### Extracted text
•••••

Janice Elaine Merrill-Oldham (May 10, 1947 – October 5, 2011) was an American librarian and conservator who was a preeminent figure in the field of library binding and conservation. She served as Malloy-Rabinowitz Preservation Librarian and director of the Weissman Preservation Center at the Harvard Library from 1995 to 2010. She founded and led the University of Connecticut Libraries' Preservation Department from 1983 to 1995.

Early life and education 
Merrill-Oldham was born Janice "Jan" Merrill in Milford, Connecticut, on May 10, 1947. Her parents were Alice Cecarelli Merrill and James Hersey Merrill. She had one sibling, James Wallace Merrill. She was raised in Milford and spent summers with her grandparents in East Sumner, Maine. She graduated from Jonathan Law High School in 1965 and earned her Bachelor of Arts in English from the University of Connecticut in 1969.

She began her career as a student employee in the Homer D. Babbidge Library. While employed in the Library's binding department, Merrill-Oldham received a National Endowment for the Humanities fellowship at the Yale University Library, where she received six months of formal training in library and archival conservation in 1979. She earned her Master of Library Science (MLS) from the University of Rhode Island in 1984.

•••••

### Supplied data

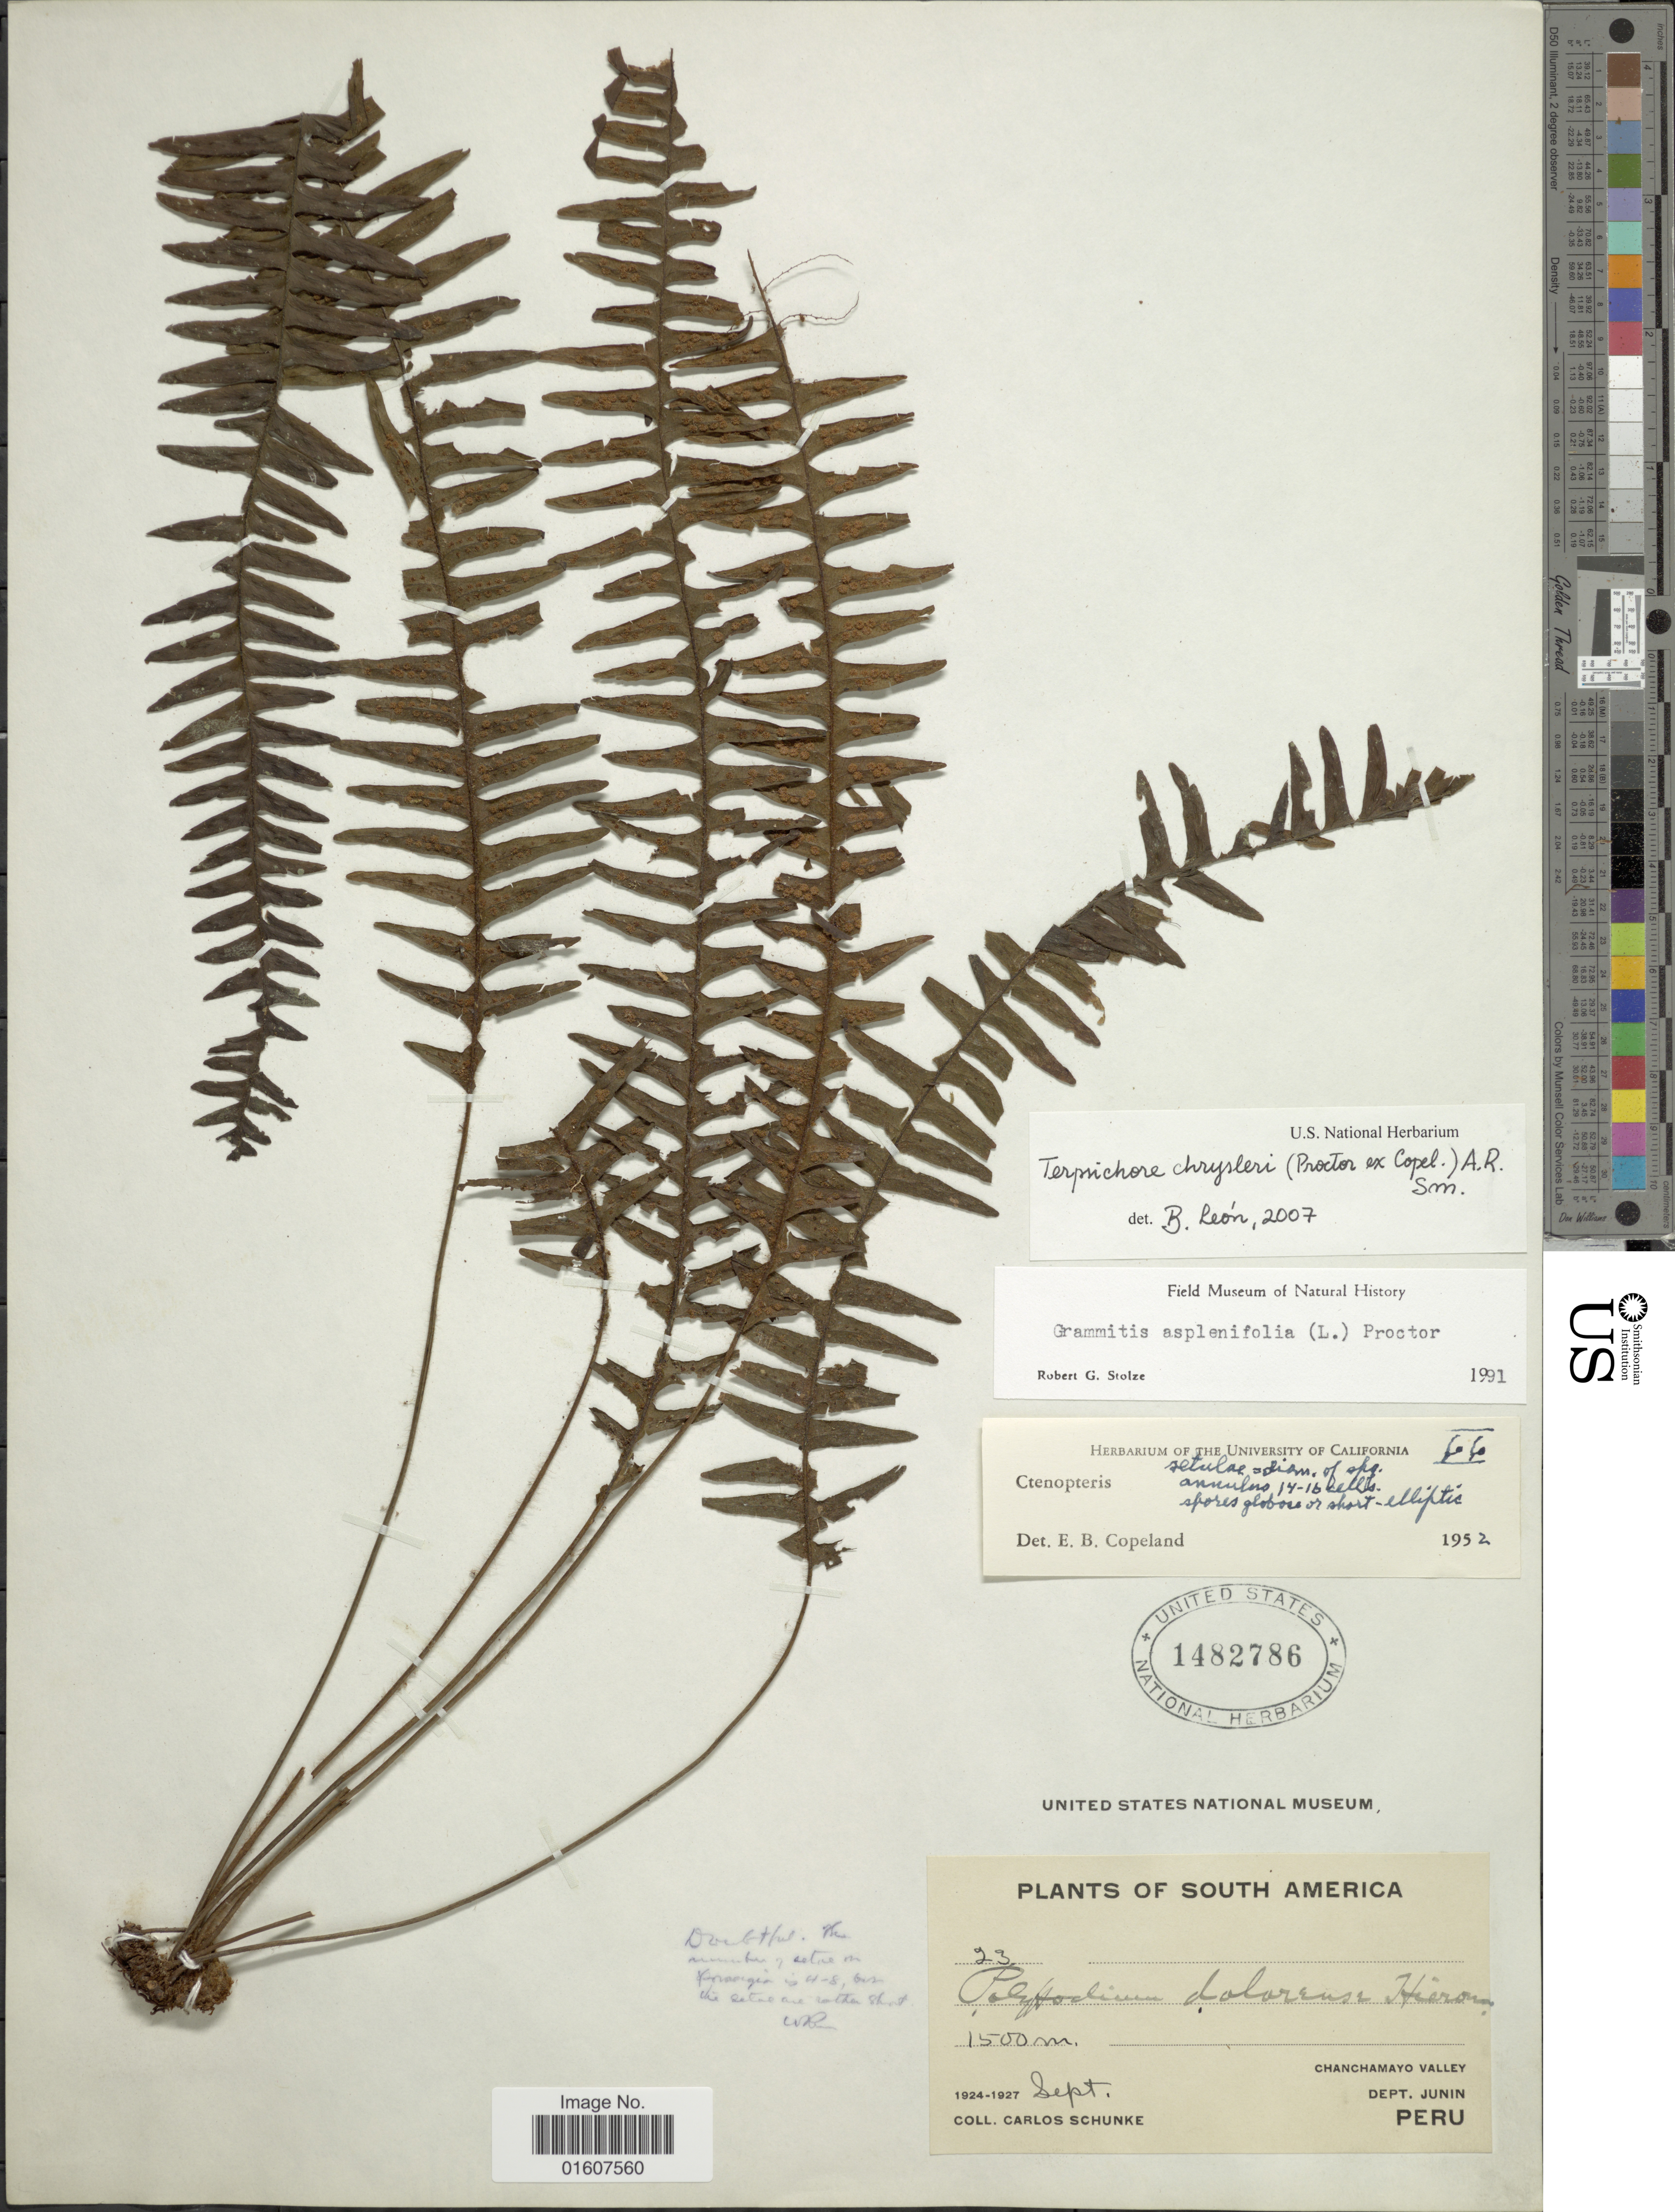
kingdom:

•••••

### Aim
Can you continue the biography of librarian Janice Merrill-Oldham, picking up right after its final sentence about her Master of Library Science degree?

### Task answer
Leadership and awards 
Merrill-Oldham served in leadership roles in the American Library Association's Preservation & Reformatting Section (PARS), the Association of Research Libraries, and other organizations. PARS established the Jan Merrill-Oldham Professional Development Grant in her honor in 2011. The award "supports professional development and involvement by librarians and paraprofessionals new to the preservation field." She was an influential advocate for library conservation, building the Harvard Library's conservation operations until she oversaw one hundred staff and the new Weissman Preservation Center. She was interviewed in-depth by the New York Times in 1986.

Merrill-Oldham authored over forty publications. With Paul A. Parisi, she wrote the eighth Library Binding Institute Standard for Library Binding in 1986. It later became the ANSI/NISO/LBI Z39.78-2000 national information standard. She also coauthored the Guide to the Library Binding Institute Standard for Library Binding (Chicago: American Library Association, 1990).

She received several professional awards. She received the Ross Atkinson Lifetime Achievement Award (2011), the Paul Banks and Carolyn Harris Preservation Award (1994), and the Esther J. Piercy Award (1990) from the Association for Library Collections and Technical Services (ALCTS), a division of the American Library Association. She received a University of Connecticut Distinguished Service Award (1994) and a special commendation for leadership and service from the Association of Research Libraries (2003).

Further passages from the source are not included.